I know I’m bringing this up at the last possible moment, but September is spinal cord injury awareness month! With that in mind, I wanted to share with you all that I’ve gained from living with a spinal cord injury.
7. Patience and humility
These 2 things have been the toughest to grasp and I still fight with them every day, but I am thankful that I’m much closer than I was pre-injury. Patience has always been a weak spot for me and I’ve never been one to ask for help (I’m still not, but I’m at least much more willing!). I’ve had to be patient with learning new ways to do many things and coming to terms with them not happening overnight. Living with a spinal cord injury, I also often need help with things that I was independent with before, like hanging pictures on my wall or picking heavy things off the floor (I had a watermelon in my living room for days…).
6. Wonderful friendships
I’ve been so lucky to meet a ton of great people who I probably wouldn’t have crossed paths with before. I have made many lifelong friendships with nurses, PTs, recreational therapists, volunteers, and so many wheelchair users! I used to have no pals in wheelchairs, which is so sad to say! The wheelchair users I’ve met have all been kind, hilarious, adventurous, and so incredibly genuine!
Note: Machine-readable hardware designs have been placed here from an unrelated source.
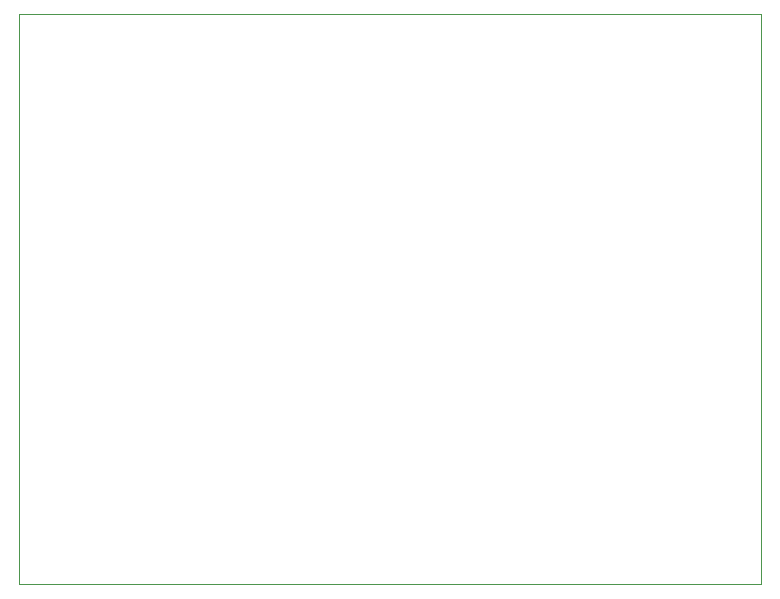
<source format=gbr>
G04 #@! TF.GenerationSoftware,KiCad,Pcbnew,5.1.4*
G04 #@! TF.CreationDate,2019-11-19T03:17:16+01:00*
G04 #@! TF.ProjectId,sclock,73636c6f-636b-42e6-9b69-6361645f7063,rev?*
G04 #@! TF.SameCoordinates,Original*
G04 #@! TF.FileFunction,Legend,Bot*
G04 #@! TF.FilePolarity,Positive*
%FSLAX46Y46*%
G04 Gerber Fmt 4.6, Leading zero omitted, Abs format (unit mm)*
G04 Created by KiCad (PCBNEW 5.1.4) date 2019-11-19 03:17:16*
%MOMM*%
%LPD*%
G04 APERTURE LIST*
%ADD10C,0.050000*%
G04 APERTURE END LIST*
D10*
X128270000Y-60960000D02*
X65405000Y-60960000D01*
X128270000Y-109220000D02*
X128270000Y-60960000D01*
X65405000Y-109220000D02*
X128270000Y-109220000D01*
X65405000Y-60960000D02*
X65405000Y-109220000D01*
M02*

</source>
On one hand, being in a wheelchair has taken away time. I saw a blog post reflecting on this concept once, and it really resonated with me. So many things in my day-to-day life take longer than they used to, taking away precious time. On the other hand, I’ve had so much more time for the important things. Before Bike & Build, I was working two jobs, losing sleep, and sacrificing moments with family and friends. I had no time for the important things. I believe that my spinal cord injury was God’s way of telling me to slow down. Relax. Make time for what’s important.
4. Some good laughs!
I have always been one to make light of the situations I’m in and my spinal cord injury has put me in some great situations! I especially love getting together with other wheelchair users, and laughing at situations we’ve been put in and conversations we’ve had. People sometimes don’t know how to react when they see a wheelchair user and that makes them say some really strange things. Let’s laugh about it sometime!
3. New opportunities
I’ve done so many things in the past couple years that I would’ve never done before my injury. Time and money were always limiting factors but so was fear. Fear of not doing well, looking silly, or failing. I’ve come to realize that life is way too short to let those things get in the way. Setting those fears aside allowed me to open myself up to new opportunities. I’ve been skiing, luging, mountain biking, and kayaking, and I discovered that I love them all! The clinics I’ve been to for adaptive sports have had such a positive impact in my life, and wouldn’t have been available to me prior to my injury.
2. New perspective
As you can probably imagine, being in a wheelchair has given me a whole new perspective on life. Before my SCI, I was a nursing assistant. I was no stranger to wheelchairs, accessibility, and the health issues associated with SCIs- or so I thought. When I became a wheelchair user, I realized that I knew nothing. Ramps, doorway width, parking, accessible stores… This was a whole new world I had to figure out! Unsurprisingly, I now see and can predict issues before they arise. The best part though? So can my friends and family! The able bodied people in my life often see issues from my perspective and they tend to get more upset about them than I do. I took one for the team, and we’re all more aware because of it!
Surviving the collision that left me paralyzed has given me an immense appreciation for the life God has given to me. Before my injury, I looked at life a little differently. I knew that death was very real and life was very short, but I never appreciated the life I was living. The boring, mundane day-to-day is still life worth living. It’s a gift to be appreciated! God has blessed us with the time we have, and I’m so thankful to be living it on wheels now.
When you see someone living with a spinal cord injury, please remember these things and don’t look down on us with pity. Yeah, sometimes life is hard, but it can also be really good.